▶ _Study material_
##############################

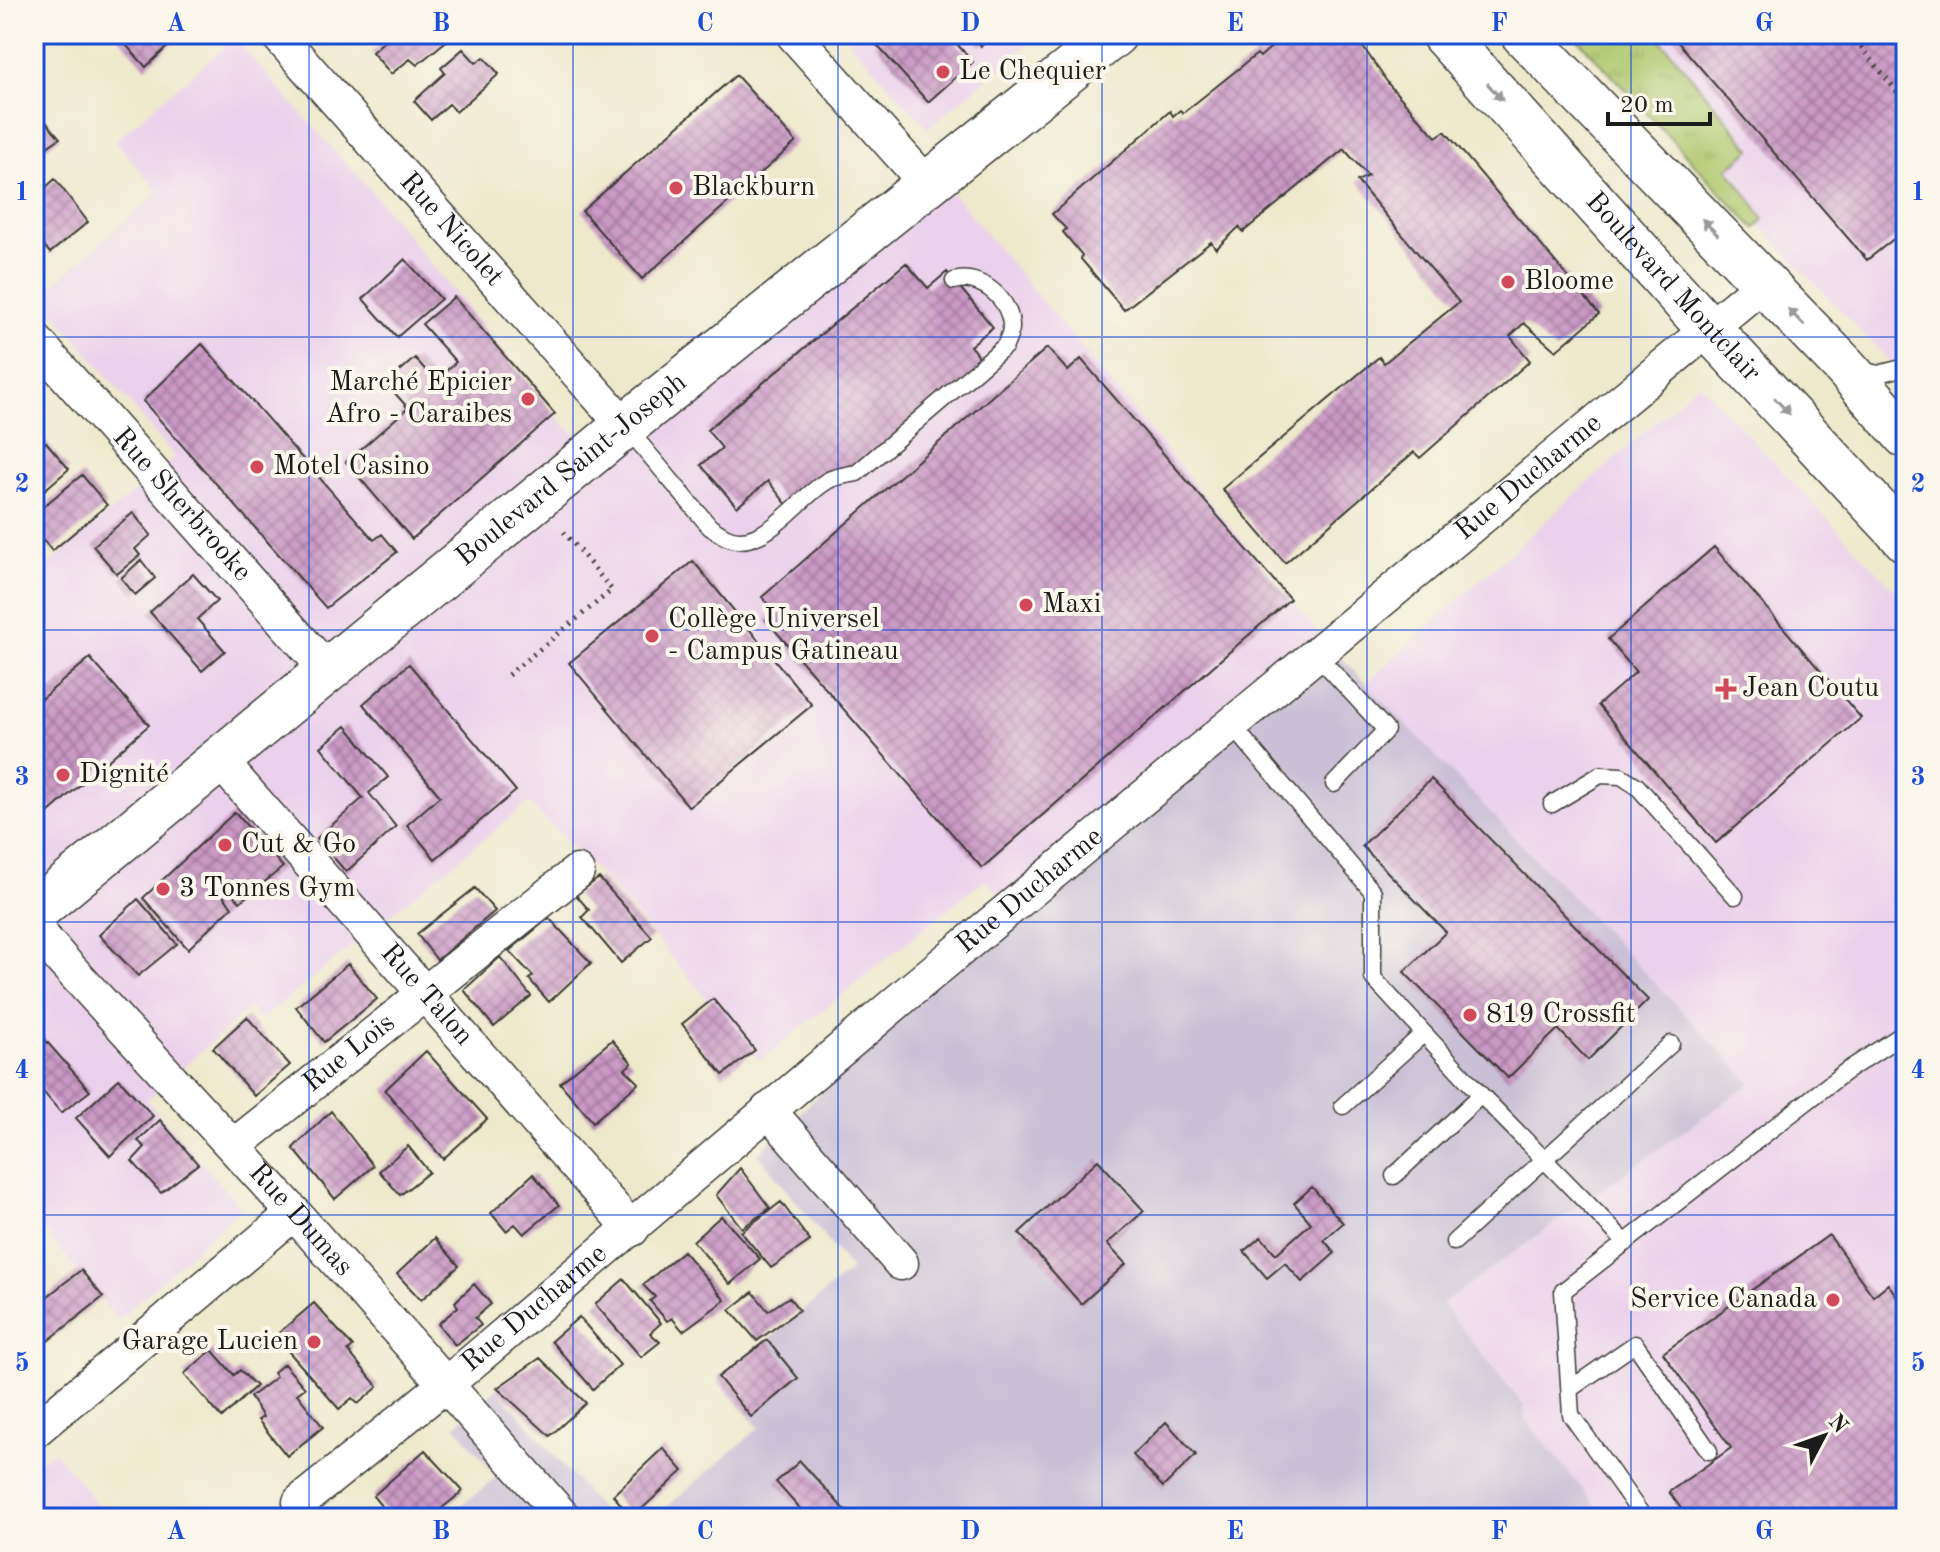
<svg xmlns="http://www.w3.org/2000/svg" width="1940" height="1552" viewBox="0 0 1940 1552" font-family="'Old Standard TT',serif">
<style>
.built{fill:#ebd1ec}
.industrial{fill:#cbbfd6}
.grass{fill:url(#grass-tufts);stroke:#657244;stroke-width:2}
.building{fill:url(#building-cross-hatch)}
.lines{fill:none;stroke-linecap:round;stroke-linejoin:round}
.lane-casing{stroke:#3c3b36;stroke-width:19}
.street-casing{stroke:#3c3b36;stroke-width:37}
.secondary-casing{stroke:#3c3b36;stroke-width:47}
.path{stroke:#3c3b36;stroke-width:5;stroke-dasharray:2 6;stroke-linecap:butt}
.lane{stroke:#fff;stroke-width:16}
.street{stroke:#fff;stroke-width:34}
.secondary{stroke:#fff;stroke-width:44}
.oneway{fill:#999}
.grid{fill:none;stroke:#1d4ed8;stroke-width:2;stroke-opacity:0.55}
.poi-dot{fill:#d1495b;stroke:#fbf7ec;stroke-width:3}
.labels{text-anchor:middle;dominant-baseline:central;stroke-width:8;stroke-linejoin:round;paint-order:stroke}
.poi-label{font-size:28px;fill:#1c1c1c;stroke:#fbf7ec;text-anchor:start}
.street-label{font-size:28px;fill:#1c1c1c;stroke:#fbf7ec}
.neatline{fill:none;stroke:#1d4ed8;stroke-width:3}
.grid-label{font-size:26px;text-anchor:middle;font-weight:bold;fill:#1d4ed8}
</style>
<defs>
<pattern id="grass-tufts" width="24" height="20" patternUnits="userSpaceOnUse" patternTransform="scale(2)"><rect width="24" height="20" fill="#aec86d"/><path d="M3 7l-1-3M5 7V3M7 7l1-3M15 17l-1-3M17 17v-4M19 17l1-3" fill="none" stroke="#95ab5e"/></pattern>
<pattern id="building-cross-hatch" width="8" height="8" patternUnits="userSpaceOnUse" patternTransform="scale(2)"><rect width="8" height="8" fill="#cb99c6"/><path d="M0 0l8 8M0 8l8-8" fill="none" stroke="#a47ca0"/></pattern>
</defs>
<rect width="100%" height="100%" fill="#fbf7ec"/>
<filter id="ink" filterUnits="userSpaceOnUse"><feTurbulence type="fractalNoise" baseFrequency=".0125" numOctaves="2"/><feDisplacementMap in="SourceGraphic" scale="16" xChannelSelector="R" yChannelSelector="G"/><feConvolveMatrix kernelMatrix="1 2 1 2 8 2 1 2 1" color-interpolation-filters="sRGB"/></filter>
<filter id="wash" filterUnits="userSpaceOnUse"><feTurbulence type="fractalNoise" baseFrequency=".006" numOctaves="4" result="noise"/><feDisplacementMap in="SourceGraphic" scale="32" xChannelSelector="R" yChannelSelector="G"/><feGaussianBlur stdDeviation="1.8" result="paint"/><feColorMatrix in="noise" values="0 0 0 0 0 0 0 0 0 0 0 0 0 0 0 0 0 1.4 0 .05"/><feComposite in="paint" operator="in"/></filter>
<g filter="url(#wash)">
<rect width="100%" height="100%" fill="#eee8cc"/>
<!-- built -->
<path class="built" d="M842,34H1040L928,128Z
M1579,34H1906V379L1585,42Z
M234,38L370,190L555,415L593,452L938,176L1329,645L1011,907L985,879L760,1061L603,877L528,803L261,1020L249,1008L147,1100L241,1208L118,1320L41,1227L34,1232V576L175,457L40,296L159,192L115,141Z
M1699,383L1906,602V1518H1606L1525,1419L1524,1406L1442,1304L1751,1083L1365,684Z
M54,1451L109,1518H34V1466Z"/>
<!-- industrial -->
<path class="industrial" d="M1329,645L1751,1083L1442,1304L1524,1406L1525,1419L1606,1518H654L759,1428L718,1382L851,1270L758,1154L1011,907Z
M497,1388L608,1518H446L497,1477L455,1425Z"/>
<!-- grass -->
<path class="grass" d="M1573,34H1656L1751,149L1728,169L1764,219L1755,229Z"/>
<g id="blocks">
<!-- building -->
<path class="building" d="M116,34H181L146,67Z
M392,34H446L450,38L417,65L410,59L391,74L372,52Z
M886,34H948L973,62L928,102L875,43Z
M972,34H996L981,46Z
M1286,34H1354L1390,86L1436,137L1445,131L1599,314L1556,351L1524,323L1510,336L1530,361L1420,458L1414,452L1285,563L1222,489L1379,357L1384,363L1459,302L1357,181L1368,176L1344,149L1243,232L1239,227L1216,249L1211,242L1124,310L1081,259L1082,255L1063,232L1066,229L1052,214L1170,111L1173,116L1180,110L1183,113L1257,54L1260,57Z
M1671,34H1906V229L1867,260Z
M463,49L476,63L484,57L499,74L456,112L449,104L431,120L414,101L445,73L441,68Z
M736,75L796,142L642,279L582,211Z
M40,115L60,138L34,156V121Z
M55,179L88,222L50,253L34,234V198Z
M405,259L441,299L397,337L363,299Z
M906,263L928,288L947,272L993,327L970,346L986,365L857,473L828,480L792,511L768,481L737,507L701,465L722,448L707,430Z
M454,297L555,414L412,539L346,462L408,408L386,383L415,358L435,381L456,362L422,324Z
M202,344L374,540L382,534L397,552L326,608L143,401Z
M1047,348L1068,371L1081,359L1290,599L982,868L766,620L775,612L762,597Z
M46,442L69,469L34,499V452Z
M82,475L107,505L52,551L44,541L37,547L34,543V514Z
M133,513L151,535L135,549L140,555L117,574L93,546Z
M1714,547L1861,718L1716,843L1598,705L1636,672L1608,639Z
M141,560L155,578L135,595L121,578Z
M693,561L812,705L689,807L569,663Z
M193,574L217,601L197,619L225,651L202,671L150,612Z
M90,658L149,725L34,825V705Z
M409,664L516,791L435,859L407,825L440,796L363,704Z
M346,726L388,777L369,793L396,827L346,872L317,838L363,798L321,747Z
M1431,779L1648,1000L1588,1060L1558,1029L1508,1078L1404,972L1446,932L1362,846Z
M235,812L283,867L240,902L227,888L220,892L232,907L188,949L143,898Z
M599,878L652,937L621,963L582,917L589,910L576,895Z
M475,888L495,911L437,960L417,934Z
M138,899L177,944L138,976L99,935Z
M549,918L591,963L549,1002L529,979L533,976L509,951Z
M500,957L531,996L494,1027L464,990Z
M348,964L377,999L324,1042L296,1007Z
M713,999L755,1050L723,1075L682,1024Z
M247,1017L290,1065L254,1096L213,1048Z
M34,1027L90,1091L61,1113L34,1081Z
M612,1040L632,1063L625,1069L639,1083L593,1122L560,1083Z
M426,1051L487,1119L443,1159L385,1090Z
M119,1079L153,1116L110,1156L76,1118Z
M331,1111L373,1166L335,1199L293,1148Z
M160,1120L198,1164L161,1193L132,1161L145,1147L138,1141Z
M408,1146L429,1172L400,1195L379,1171Z
M1098,1160L1144,1211L1107,1244L1126,1264L1081,1304L1019,1233Z
M740,1168L770,1208L742,1228L716,1195Z
M533,1174L559,1205L524,1234L515,1224L506,1231L491,1213Z
M1312,1187L1343,1223L1324,1240L1335,1253L1302,1282L1285,1263L1267,1278L1244,1251L1261,1237L1276,1254L1311,1223L1294,1203Z
M781,1202L810,1241L771,1268L741,1232Z
M721,1216L760,1259L730,1284L693,1241Z
M1829,1235L1873,1296L1888,1284L1906,1309V1518H1688L1669,1492L1731,1448L1663,1353Z
M435,1238L459,1266L421,1300L397,1274Z
M683,1251L725,1300L683,1331L672,1318L667,1321L650,1301L655,1297L643,1285Z
M81,1270L103,1297L34,1352V1307Z
M624,1279L661,1323L650,1333L660,1342L641,1357L595,1304Z
M474,1284L491,1304L475,1318L481,1325L455,1345L438,1324L458,1307L455,1302Z
M753,1292L768,1311L789,1297L799,1310L757,1341L730,1310Z
M314,1303L353,1347L348,1351L378,1387L358,1404L352,1398L339,1409L275,1336Z
M579,1317L620,1365L593,1389L551,1341Z
M767,1340L798,1378L751,1417L718,1377Z
M212,1350L234,1375L240,1370L256,1386L222,1418L184,1374Z
M540,1358L586,1403L550,1436L497,1388Z
M284,1364L305,1388L297,1394L323,1427L287,1456L258,1420L263,1417L250,1397L276,1377L273,1373Z
M1166,1422L1196,1455L1163,1487L1133,1455Z
M663,1448L683,1471L632,1518L613,1495Z
M425,1450L463,1491L430,1518H391L373,1496Z
M800,1461L852,1518H808L776,1482Z"/>
</g>
</g>
<g filter="url(#ink)">
<use href="#blocks" fill-opacity="0" stroke="#3c3b36" stroke-width="2"/>
<g class="lines">
<!-- lane casing -->
<g class="lane-casing">
<path id="lane" d="M1861,370L1878,374L1906,367
M627,428L710,527C719,533 728,540 739,540C771,541 801,496 827,481C835,476 848,475 857,473L1005,346C1007,341 1011,333 1011,328C1012,300 980,273 954,281
M1317,655L1386,730L1334,784
M1232,725L1373,892V978L1481,1095L1626,1243
M1552,804L1600,775L1621,776L1637,786L1735,896
M1343,1106L1423,1034
M1394,1176L1481,1095
M1454,1242L1671,1044
M1570,1389L1635,1344L1709,1451
M1644,1518L1571,1415L1563,1291L1845,1072L1906,1032"/>
</g>
<!-- street casing -->
<g class="street-casing">
<g id="street">
<path id="s1" d="M277,34L625,426"/>
<path d="M793,34L927,184"/>
<path id="s2" d="M34,339L328,671"/>
<path id="s3" d="M220,761L632,1229"/>
<path id="s4" d="M34,927L62,960L294,1213L564,1518"/>
<path d="M768,1110L901,1263"/>
<path id="s5" d="M234,1146L577,872"/>
<path d="M34,1431L294,1213"/>
<path id="s6" d="M300,1502L445,1385L910,991L1764,283"/>
</g>
</g>
<!-- secondary casing -->
<g class="secondary-casing">
<g id="secondary">
<path id="s7" d="M1443,34L1709,329L1906,540"/>
<path d="M1523,34L1845,367L1906,436"/>
<path id="s8" d="M34,912L625,426L1115,34"/>
</g>
</g>
<!-- path -->
<path class="path" d="M1851,34L1906,103
M508,675L612,590L564,532"/>
<!-- lane -->
<use href="#lane" class="lane"/>
<!-- street -->
<use href="#street" class="street"/>
<!-- secondary -->
<use href="#secondary" class="secondary"/>
</g>
<!-- one-way arrows -->
<defs><path id="oneway-solid" d="M-6-.8H1V-3.2L6.5 0L1 3.2V.8H-6Z" transform="scale(2)"/></defs>
<g class="oneway">
<use href="#oneway-solid" transform="translate(1495 92) rotate(48)"/>
<use href="#oneway-solid" transform="translate(1710 227) rotate(-134)"/>
<use href="#oneway-solid" transform="translate(1796 317) rotate(-134)"/>
<use href="#oneway-solid" transform="translate(1782 406) rotate(47)"/>
</g>
</g>
<!-- grid -->
<path class="grid" d="M309,34V1518M573,34V1518M838,34V1518M1102,34V1518M1367,34V1518M1631,34V1518M34,337H1906M34,630H1906M34,922H1906M34,1215H1906"/>
<!-- markers -->
<g class="poi-dot">
<circle cx="943" cy="72" r="8"/>
<circle cx="676" cy="188" r="8"/>
<circle cx="1508" cy="282" r="8"/>
<circle cx="528" cy="399" r="8"/>
<circle cx="257" cy="467" r="8"/>
<circle cx="1026" cy="605" r="8"/>
<circle cx="652" cy="636" r="8"/>
<path d="M1722 677h8v8h8v8h-8v8h-8v-8h-8v-8h8z"/>
<circle cx="63" cy="775" r="8"/>
<circle cx="225" cy="845" r="8"/>
<circle cx="163" cy="889" r="8"/>
<circle cx="1470" cy="1015" r="8"/>
<circle cx="1833" cy="1300" r="8"/>
<circle cx="314" cy="1342" r="8"/>
</g>
<g class="labels">
<!-- poi labels -->
<g class="poi-label">
<text x="959" y="72">Le Chequier</text>
<text x="692" y="188">Blackburn</text>
<text x="1524" y="282">Bloome</text>
<text x="512" y="383" text-anchor="end">Marché Epicier<tspan x="512" dy="32">Afro - Caraibes</tspan></text>
<text x="273" y="467">Motel Casino</text>
<text x="1042" y="605">Maxi</text>
<text x="668" y="620">Collège Universel<tspan x="668" dy="32">- Campus Gatineau</tspan></text>
<text x="1742" y="689">Jean Coutu</text>
<text x="79" y="775">Dignité</text>
<text x="241" y="845">Cut &amp; Go</text>
<text x="179" y="889">3 Tonnes Gym</text>
<text x="1486" y="1015">819 Crossfit</text>
<text x="1817" y="1300" text-anchor="end">Service Canada</text>
<text x="298" y="1342" text-anchor="end">Garage Lucien</text>
</g>
<!-- street labels -->
<g class="street-label">
<text stroke="none"><textPath href="#s1" startOffset="262">Rue Nicolet</textPath></text>
<text stroke="none"><textPath href="#s7" startOffset="342">Boulevard Montclair</textPath></text>
<text stroke="none"><textPath href="#s8" startOffset="696">Boulevard Saint-Joseph</textPath></text>
<text stroke="none"><textPath href="#s6" startOffset="1600">Rue Ducharme</textPath></text>
<text stroke="none"><textPath href="#s2" startOffset="222">Rue Sherbrooke</textPath></text>
<text stroke="none"><textPath href="#s6" startOffset="952">Rue Ducharme</textPath></text>
<text stroke="none"><textPath href="#s3" startOffset="312">Rue Talon</textPath></text>
<text stroke="none"><textPath href="#s5" startOffset="148">Rue Lois</textPath></text>
<text stroke="none"><textPath href="#s4" startOffset="396">Rue Dumas</textPath></text>
<text stroke="none"><textPath href="#s6" startOffset="304">Rue Ducharme</textPath></text>
</g>
</g>
<!-- margin -->
<rect width="1940" height="1552" fill="none" stroke="#fbf7ec" stroke-width="88"/>
<!-- north arrow -->
<g transform="translate(1824 1436) rotate(49)" stroke="#fbf7ec" stroke-width="6" paint-order="stroke">
<path d="M0-6L14 30L0 20L-14 30Z" fill="#1c1c1c"/>
<text y="-12" font-size="22" font-weight="bold" text-anchor="middle" fill="#1c1c1c">N</text>
</g>
<!-- scale -->
<path d="M1608 112v12h102v-12" fill="none" stroke="#1c1c1c" stroke-width="4"/>
<text x="1620" y="112" font-size="24" fill="#1c1c1c" stroke="#fbf7ec" stroke-width="6" paint-order="stroke">20 m</text>
<rect x="44" y="44" width="1852" height="1464" class="neatline"/>
<g class="grid-label">
<text x="176" y="31">A</text>
<text x="441" y="31">B</text>
<text x="705" y="31">C</text>
<text x="970" y="31">D</text>
<text x="1235" y="31">E</text>
<text x="1499" y="31">F</text>
<text x="1764" y="31">G</text>
<text x="22" y="200">1</text>
<text x="1918" y="200">1</text>
<text x="22" y="492">2</text>
<text x="1918" y="492">2</text>
<text x="22" y="785">3</text>
<text x="1918" y="785">3</text>
<text x="22" y="1078">4</text>
<text x="1918" y="1078">4</text>
<text x="22" y="1371">5</text>
<text x="1918" y="1371">5</text>
<text x="176" y="1539">A</text>
<text x="441" y="1539">B</text>
<text x="705" y="1539">C</text>
<text x="970" y="1539">D</text>
<text x="1235" y="1539">E</text>
<text x="1499" y="1539">F</text>
<text x="1764" y="1539">G</text>
</g>
</svg>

##############################

▶ _Task to complete_
Would you please show every line of the material above that includes the string "street"?

▶ _Result of this task_
.street-casing{stroke:#3c3b36;stroke-width:37}
.street{stroke:#fff;stroke-width:34}
.street-label{font-size:28px;fill:#1c1c1c;stroke:#fbf7ec}
<!-- street casing -->
<g class="street-casing">
<g id="street">
<!-- street -->
<use href="#street" class="street"/>
<!-- street labels -->
<g class="street-label">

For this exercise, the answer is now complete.